Working from home: the truth behind the ideals

2011-10-05 00:00

WHEN I started considering having children, I decided that I wanted to have the flexibility that came with working for myself, from home. I am in the fortunate position of having a transportable career, which meant that I could easily adapt to freelancing.

Aside from the obvious advantages of being able to do school lifts, be around when your child is sick and not miss out on those important milestones by being stuck in an office halfway around town, I also envisioned a life of sneaking out to afternoon movies during that dead work time, being able to take myself off shopping when I needed to and going for the occasional lunch with friends that could last more than the regulated hour.

The reality, I’ve found, is a little different. While I’m always cautious about griping about the fact that I am busy and therefore earning, working from home has seen me with even less spare time than I had when I was employed. Here are a few of the concepts I’ve had to come to terms with.

• The household maintenance becomes your responsibility. You’re there, so why should you and your partner take it in turns to take a morning off work to wait for a plumber?

• If you’re not working, you’re not earning, so you work. Those afternoon movies never happen.
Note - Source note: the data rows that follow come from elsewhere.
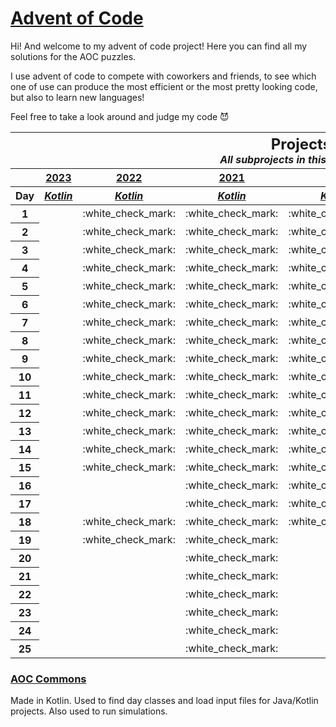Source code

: # [Advent of Code](https://adventofcode.com/about)

Hi! And welcome to my advent of code project! Here you can find all my solutions for the AOC puzzles.

I use advent of code to compete with coworkers and friends, to see which one of use can produce the most efficient or
the most pretty looking code, but also to learn new languages!

Feel free to take a look around and judge my code :smiling_imp:

<table>
<thead>
<tr>
<th colspan="7" style="text-align: center">
<h2 style="padding: 0; margin: 0">Projects</h2>
<i>All subprojects in this repository.</i>
</th>
</tr>

<tr style="text-align: center">
<th></th>
<th><a href="https://adventofcode.com/2023">2023</a></th>
<th><a href="https://adventofcode.com/2022">2022</a></th>
<th><a href="https://adventofcode.com/2021">2021</a></th>
<th colspan="2"><a href="https://adventofcode.com/2020">2020</a></th>
<th><a href="https://adventofcode.com/2015">2015</a></th>
</tr>

<tr>
<th>Day</th>
<th style="text-align: center"><a href="2023/kotlin"><i>Kotlin</i></a></th>
<th style="text-align: center"><a href="2022/kotlin"><i>Kotlin</i></a></th>
<th style="text-align: center"><a href="2021/kotlin"><i>Kotlin</i></a></th>
<th style="text-align: center"><a href="2020/kotlin"><i>Kotlin</i></a></th>
<th style="text-align: center"><a href="2020/lua"><i>Lua</i></a></th>
<th style="text-align: center"><a href="2015"><i>Java</i></a></th>
</tr>
</thead>

<tbody>
<tr>
<th>1</th>
<td></td>
<td>:white_check_mark:</td>
<td>:white_check_mark:</td>
<td>:white_check_mark:</td>
<td>:white_check_mark:</td>
<td>:white_check_mark:</td>
</tr>

<tr>
<th>2</th>
<td></td>
<td>:white_check_mark:</td>
<td>:white_check_mark:</td>
<td>:white_check_mark:</td>
<td>:white_check_mark:</td>
<td>:white_check_mark:</td>
</tr>

<tr>
<th>3</th>
<td></td>
<td>:white_check_mark:</td>
<td>:white_check_mark:</td>
<td>:white_check_mark:</td>
<td>:white_check_mark:</td>
<td>:white_check_mark:</td>
</tr>

<tr>
<th>4</th>
<td></td>
<td>:white_check_mark:</td>
<td>:white_check_mark:</td>
<td>:white_check_mark:</td>
<td>:white_check_mark:</td>
<td>:white_check_mark:</td>
</tr>

<tr>
<th>5</th>
<td></td>
<td>:white_check_mark:</td>
<td>:white_check_mark:</td>
<td>:white_check_mark:</td>
<td>:white_check_mark:</td>
<td>:white_check_mark:</td>
</tr>

<tr>
<th>6</th>
<td></td>
<td>:white_check_mark:</td>
<td>:white_check_mark:</td>
<td>:white_check_mark:</td>
<td>:white_check_mark:</td>
<td>:white_check_mark:</td>
</tr>

<tr>
<th>7</th>
<td></td>
<td>:white_check_mark:</td>
<td>:white_check_mark:</td>
<td>:white_check_mark:</td>
<td></td>
<td></td>
</tr>

<tr>
<th>8</th>
<td></td>
<td>:white_check_mark:</td>
<td>:white_check_mark:</td>
<td>:white_check_mark:</td>
<td></td>
<td></td>
</tr>

<tr>
<th>9</th>
<td></td>
<td>:white_check_mark:</td>
<td>:white_check_mark:</td>
<td>:white_check_mark:</td>
<td></td>
<td></td>
</tr>

<tr>
<th>10</th>
<td></td>
<td>:white_check_mark:</td>
<td>:white_check_mark:</td>
<td>:white_check_mark:</td>
<td></td>
<td></td>
</tr>

<tr>
<th>11</th>
<td></td>
<td>:white_check_mark:</td>
<td>:white_check_mark:</td>
<td>:white_check_mark:</td>
<td></td>
<td></td>
</tr>

<tr>
<th>12</th>
<td></td>
<td>:white_check_mark:</td>
<td>:white_check_mark:</td>
<td>:white_check_mark:</td>
<td></td>
<td></td>
</tr>

<tr>
<th>13</th>
<td></td>
<td>:white_check_mark:</td>
<td>:white_check_mark:</td>
<td>:white_check_mark:</td>
<td></td>
<td></td>
</tr>

<tr>
<th>14</th>
<td></td>
<td>:white_check_mark:</td>
<td>:white_check_mark:</td>
<td>:white_check_mark:</td>
<td></td>
<td></td>
</tr>

<tr>
<th>15</th>
<td></td>
<td>:white_check_mark:</td>
<td>:white_check_mark:</td>
<td>:white_check_mark:</td>
<td></td>
<td></td>
</tr>

<tr>
<th>16</th>
<td></td>
<td></td>
<td>:white_check_mark:</td>
<td>:white_check_mark:</td>
<td></td>
<td></td>
</tr>

<tr>
<th>17</th>
<td></td>
<td></td>
<td>:white_check_mark:</td>
<td>:white_check_mark:</td>
<td></td>
<td></td>
</tr>

<tr>
<th>18</th>
<td></td>
<td>:white_check_mark:</td>
<td>:white_check_mark:</td>
<td>:white_check_mark:</td>
<td></td>
<td></td>
</tr>

<tr>
<th>19</th>
<td></td>
<td>:white_check_mark:</td>
<td>:white_check_mark:</td>
<td></td>
<td></td>
<td></td>
</tr>

<tr>
<th>20</th>
<td></td>
<td></td>
<td>:white_check_mark:</td>
<td></td>
<td></td>
<td></td>
</tr>

<tr>
<th>21</th>
<td></td>
<td></td>
<td>:white_check_mark:</td>
<td></td>
<td></td>
<td></td>
</tr>

<tr>
<th>22</th>
<td></td>
<td></td>
<td>:white_check_mark:</td>
<td></td>
<td></td>
<td></td>
</tr>

<tr>
<th>23</th>
<td></td>
<td></td>
<td>:white_check_mark:</td>
<td></td>
<td></td>
<td></td>
</tr>

<tr>
<th>24</th>
<td></td>
<td></td>
<td>:white_check_mark:</td>
<td></td>
<td></td>
<td></td>
</tr>

<tr>
<th>25</th>
<td></td>
<td></td>
<td>:white_check_mark:</td>
<td></td>
<td></td>
<td></td>
</tr>
</tbody>
</table>

### [AOC Commons](aoc-commons)

Made in Kotlin. Used to find day classes and load input files for Java/Kotlin projects. Also used to run simulations.
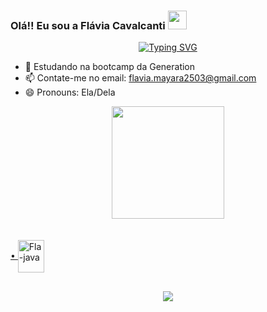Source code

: 

### Olá!! Eu sou a Flávia Cavalcanti <img src="https://raw.githubusercontent.com/kaueMarques/kaueMarques/master/hi.gif" width="30px">

<p align="center">
<a href="https://git.io/typing-svg"><img src="https://readme-typing-svg.herokuapp.com?duration=6500&color=4E72F7&height=70&lines=Desenvolvedora+Java+Full+Stack+Junior" alt="Typing SVG" /></a>
</p>
  
- 🔭 Estudando na bootcamp da Generation
- 📫 Contate-me no email: flavia.mayara2503@gmail.com
- 😄 Pronouns: Ela/Dela

<div align="center">
  <a href="https://github.com/FlaviaCavalcanti">
  <img height="180em" src="https://github-readme-stats.vercel.app/api?username=FlaviaCavalcanti&show_icons=true&theme=dark&include_all_commits=true&count_private=true"/>
  
</div>

<div style="display: inline_block"><br>
<br>• <img align="center" alt="Fla-java" height="52" width="42"<img src="https://cdn.jsdelivr.net/gh/devicons/devicon/icons/java/java-original.svg" />

##
<div>
<p align="center">
<a href="https://www.linkedin.com/in/fl%C3%A1via-cavalcanti-7993aa234" target="_blank"><img src="https://img.shields.io/badge/-LinkedIn-%230077B5?style=for-the-badge&logo=linkedin&logoColor=white" target="_blank"></a> 
  </div>
  </p>
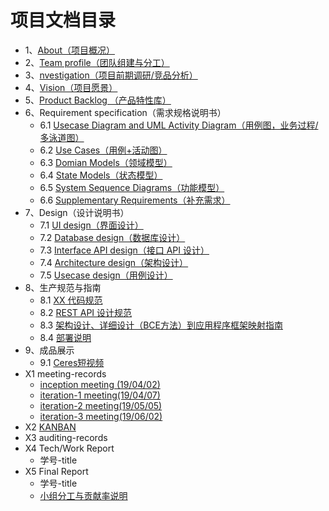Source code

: # 项目文档目录
  

- 1、[About（项目概况）](https://github.com/sysu-abi/docs/blob/master/01-About.md)
- 2、[Team profile（团队组建与分工）](https://github.com/sysu-abi/docs/blob/master/02-team-profile.md)
- 3、[nvestigation（项目前期调研/竞品分析）](https://github.com/sysu-abi/docs/blob/master/03-Investigation.md)
- 4、[Vision（项目愿景）](https://github.com/sysu-abi/docs/blob/master/04-vision.md)
- 5、[Product Backlog （产品特性库）](https://github.com/sysu-abi/docs/blob/master/05-Product-Backlog.md)
- 6、Requirement specification（需求规格说明书）
  - 6.1 [Usecase Diagram and UML Activity Diagram（用例图，业务过程/多泳道图）](https://github.com/sysu-abi/docs/blob/master/6.1-Usecase-Diagram-and-UML-Activity-Diagram.md)
  - 6.2 [Use Cases（用例+活动图）](https://github.com/sysu-abi/docs/blob/master/%E7%94%A8%E4%BE%8B%2B%E6%B4%BB%E5%8A%A8%E5%9B%BE.md)
  - 6.3 [Domian Models（领域模型）](https://github.com/sysu-abi/docs/blob/master/%E9%A2%86%E5%9F%9F%E6%A8%A1%E5%9E%8B.md)
  - 6.4 [State Models（状态模型）](https://github.com/sysu-abi/docs/blob/master/6.4%20State%20Models.md)
  - 6.5 [System Sequence Diagrams（功能模型）](https://github.com/sysu-abi/docs/blob/master/%E5%8A%9F%E8%83%BD%E6%A8%A1%E5%9E%8B.md)
  - 6.6 [Supplementary Requirements（补充需求）](https://github.com/sysu-abi/docs/blob/master/6.6%20Supplementary%20Requirements.md)
- 7、Design（设计说明书）
  - 7.1 [UI design（界面设计）](https://github.com/sysu-abi/docs/blob/master/7.1%20UI%20design.md)
  - 7.2 [Database design（数据库设计）](https://github.com/sysu-abi/docs/blob/master/7.2%20Database%20design.md)
  - 7.3 [Interface API design（接口 API 设计）](https://github.com/sysu-abi/docs/blob/master/7.3%20Interface%20API%20design.md)
  - 7.4 [Architecture design（架构设计）](https://github.com/sysu-abi/docs/blob/master/7.4%20Architecture%20design.md)
  - 7.5 [Usecase design（用例设计）](https://github.com/sysu-abi/docs/blob/master/7.5%20Usecase%20design.md)
- 8、生产规范与指南
  - 8.1 [XX 代码规范](https://github.com/sysu-abi/docs/blob/master/8.1Ceres%E4%BB%A3%E7%A0%81%E8%A7%84%E8%8C%83.md)
  - 8.2 [REST API 设计规范](https://github.com/sysu-abi/docs/blob/master/8.2%20REST%20API%20%E8%AE%BE%E8%AE%A1%E8%A7%84%E8%8C%83.md)
  - 8.3 [架构设计、详细设计（BCE方法）到应用程序框架映射指南](https://github.com/sysu-abi/docs/blob/master/%E6%9E%B6%E6%9E%84%E8%AE%BE%E8%AE%A1%E3%80%81%E8%AF%A6%E7%BB%86%E8%AE%BE%E8%AE%A1%EF%BC%88BCE%E6%96%B9%E6%B3%95%EF%BC%89%E5%88%B0%E5%BA%94%E7%94%A8%E7%A8%8B%E5%BA%8F%E6%A1%86%E6%9E%B6%E6%98%A0%E5%B0%84%E6%8C%87%E5%8D%97.md)
  - 8.4 [部署说明](https://github.com/sysu-abi/docs/blob/master/%E5%AE%89%E8%A3%85%E9%83%A8%E7%BD%B2%E8%AF%B4%E6%98%8E.md)
- 9、成品展示
  - 9.1 [Ceres短视频](https://github.com/sysu-abi/docs/blob/master/Ceres%E4%BD%BF%E7%94%A8%E6%BC%94%E7%A4%BA%E8%A7%86%E9%A2%91.wmv)
- X1 meeting-records
  - [inception meeting (19/04/02)](https://github.com/sysu-abi/docs/blob/master/%E7%B3%BB%E7%BB%9F%E5%88%86%E6%9E%90%E4%B8%8E%E8%AE%BE%E8%AE%A1%E7%AC%AC%E4%B8%80%E6%AC%A1%E4%BC%9A%E8%AE%AE%E8%AE%B0%E5%BD%95.pdf)
  - [iteration-1 meeting(19/04/07)](https://github.com/sysu-abi/docs/blob/master/Iteration-1%20%E5%90%AF%E5%8A%A8%E4%BC%9A%E8%AE%AE%E7%BA%AA%E8%A6%81.md)
  - [iteration-2 meeting(19/05/05)](https://github.com/sysu-abi/docs/blob/master/Iteration-2%20%E5%90%AF%E5%8A%A8%E4%BC%9A%E8%AE%AE%E7%BA%AA%E8%A6%81.md)
  - [iteration-3 meeting(19/06/02)](https://github.com/sysu-abi/docs/blob/master/Iteration-3%20%E5%90%AF%E5%8A%A8%E4%BC%9A%E8%AE%AE%E7%BA%AA%E8%A6%81.md)
- X2 [KANBAN](https://github.com/orgs/sysu-abi/projects)
- X3 auditing-records
- X4 Tech/Work Report
  - 学号-title
- X5 Final Report
  - 学号-title
  - [小组分工与贡献率说明](https://github.com/sysu-abi/docs/blob/master/%E5%B0%8F%E7%BB%84%E5%88%86%E5%B7%A5%E4%B8%8E%E8%B4%A1%E7%8C%AE%E7%8E%87%E8%AF%B4%E6%98%8E.md)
• There’s always something you should be doing. You should be marketing yourself, pitching for work and schmoozing clients, even if you’re not on a deadline.

• Friends and family assume you’re not busy because you work from home. You’ll always be the person who has to collect something, drop something off, buy something, research whatever.

• Instead of freeing yourself up from one boss, you’ve given yourself several. You learn to juggle multiple clients with multiple deadlines.

• You take on too much — whether it’s social stuff or work stuff, you drown yourself with too many commitments.

• Admin takes over your life. You’re running your own business: this means you have to pay bills, do the invoicing and generally run the show. This isn’t something that can be done in the last five minutes of every day.

• When you have kids, they know where to find you. You set this whole situation up so that you could be available to them, and suddenly you find that you’re too available. They come knocking at your door to ask you to help with the slightest inconvenience that they are suffering.

Although I’ve learnt that the freelance life is not all roses, I still wouldn’t give up my independence and flexibility for anything.